### What you should do
A line below contains "left shoulder: (337, 478)", and a later one contains "right back paw: (799, 562)". Repeat both, with every line between them, exactly.

### Data extracts

────

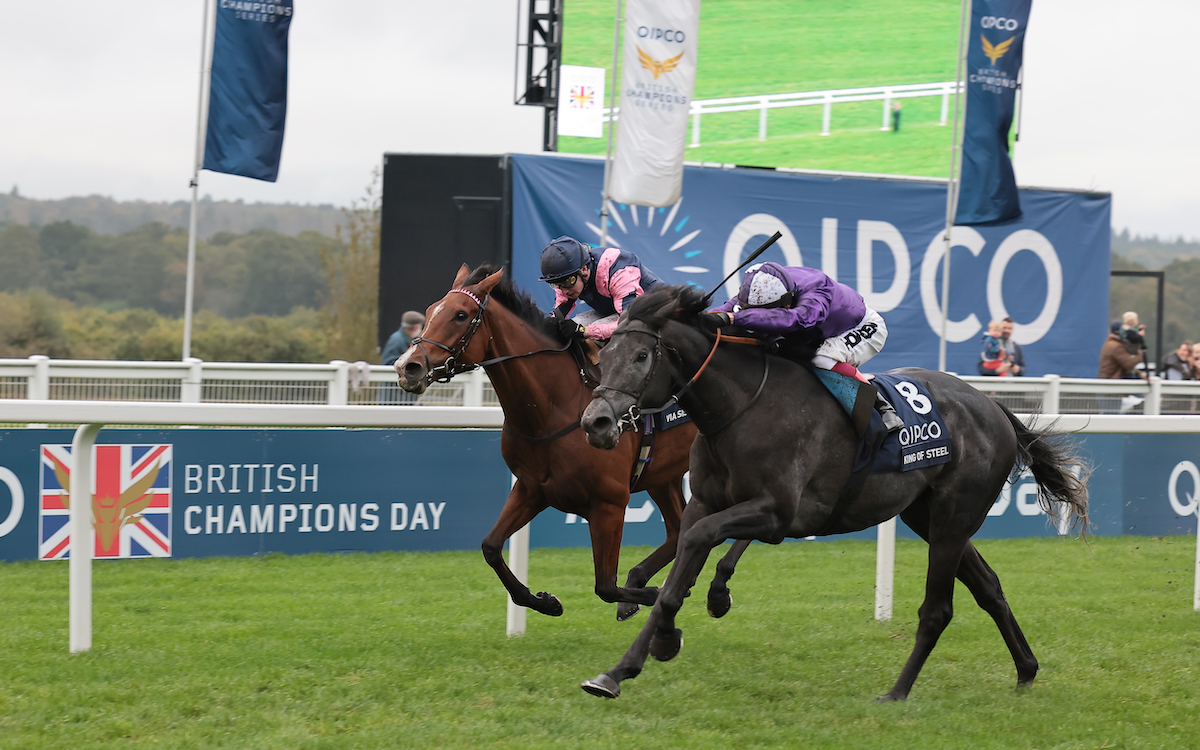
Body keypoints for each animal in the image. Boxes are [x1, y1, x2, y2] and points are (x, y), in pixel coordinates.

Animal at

────

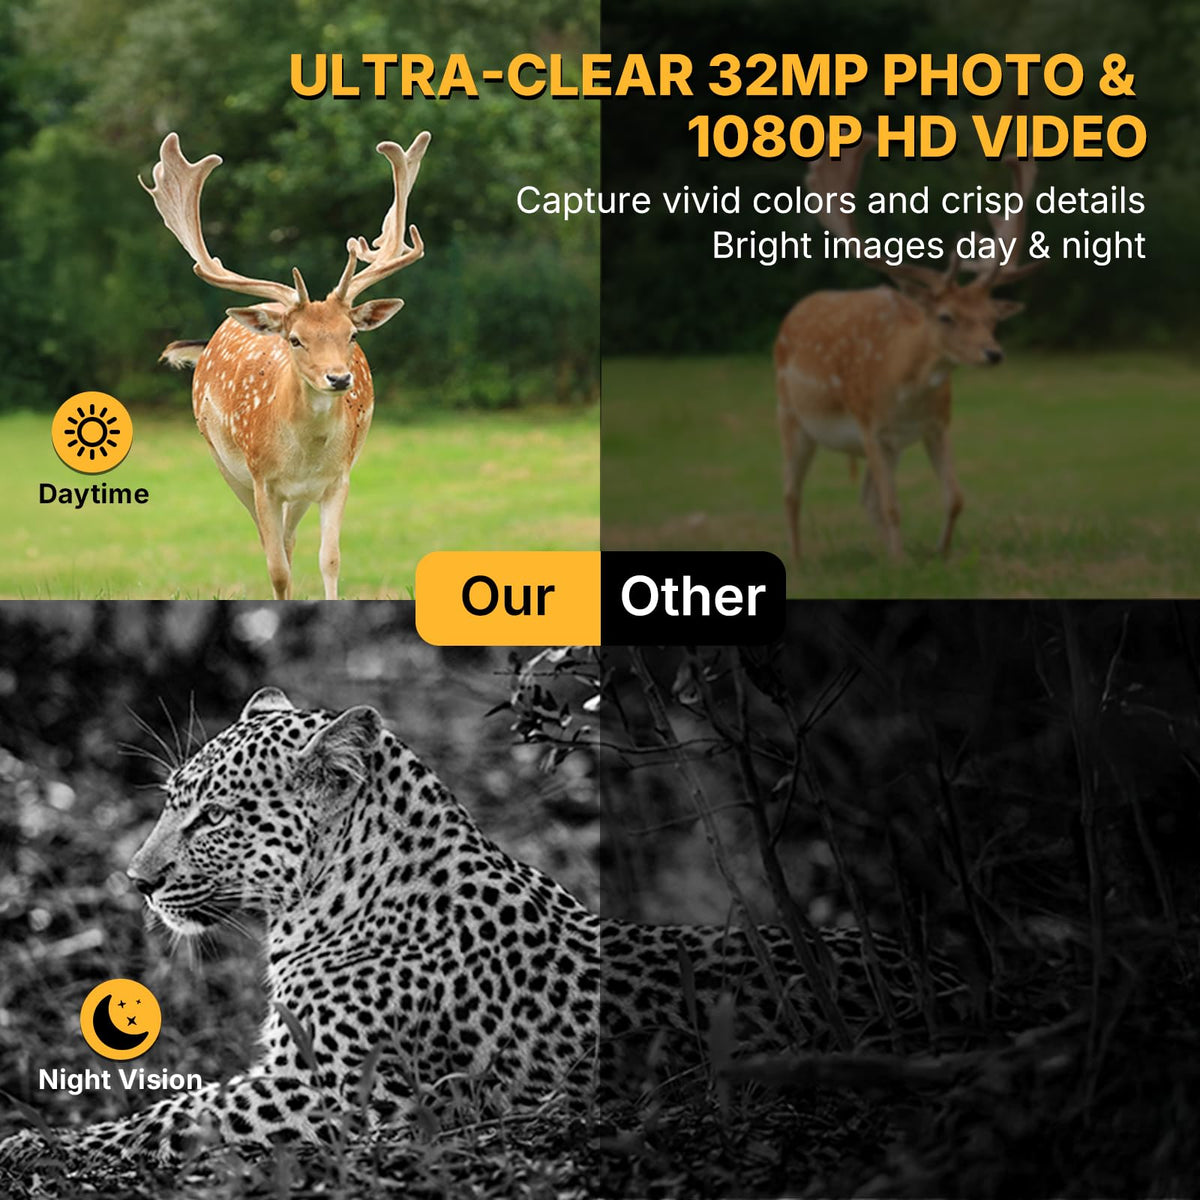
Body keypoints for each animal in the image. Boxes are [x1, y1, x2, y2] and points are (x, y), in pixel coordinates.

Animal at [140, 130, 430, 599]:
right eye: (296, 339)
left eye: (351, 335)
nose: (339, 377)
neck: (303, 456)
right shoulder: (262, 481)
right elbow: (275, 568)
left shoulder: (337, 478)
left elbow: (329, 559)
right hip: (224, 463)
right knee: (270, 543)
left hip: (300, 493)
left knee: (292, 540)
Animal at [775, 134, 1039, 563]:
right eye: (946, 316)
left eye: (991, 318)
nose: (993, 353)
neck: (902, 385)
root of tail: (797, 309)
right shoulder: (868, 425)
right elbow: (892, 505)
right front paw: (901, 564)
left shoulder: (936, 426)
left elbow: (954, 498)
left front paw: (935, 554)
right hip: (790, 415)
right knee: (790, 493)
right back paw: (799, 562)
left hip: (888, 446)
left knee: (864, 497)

────

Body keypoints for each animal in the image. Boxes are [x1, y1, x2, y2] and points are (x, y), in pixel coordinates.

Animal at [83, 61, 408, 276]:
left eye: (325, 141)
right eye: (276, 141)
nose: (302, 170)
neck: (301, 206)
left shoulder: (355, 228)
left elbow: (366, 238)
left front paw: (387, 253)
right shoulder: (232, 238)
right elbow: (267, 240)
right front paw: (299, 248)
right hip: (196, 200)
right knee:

────

### Output of the task
left shoulder: (337, 478)
left elbow: (329, 559)
right hip: (224, 463)
right knee: (270, 543)
left hip: (300, 493)
left knee: (292, 540)
Animal at [775, 134, 1039, 563]:
right eye: (946, 316)
left eye: (991, 318)
nose: (993, 353)
neck: (902, 385)
root of tail: (797, 309)
right shoulder: (868, 425)
right elbow: (892, 505)
right front paw: (901, 564)
left shoulder: (936, 426)
left elbow: (954, 498)
left front paw: (935, 554)
right hip: (790, 415)
right knee: (790, 493)
right back paw: (799, 562)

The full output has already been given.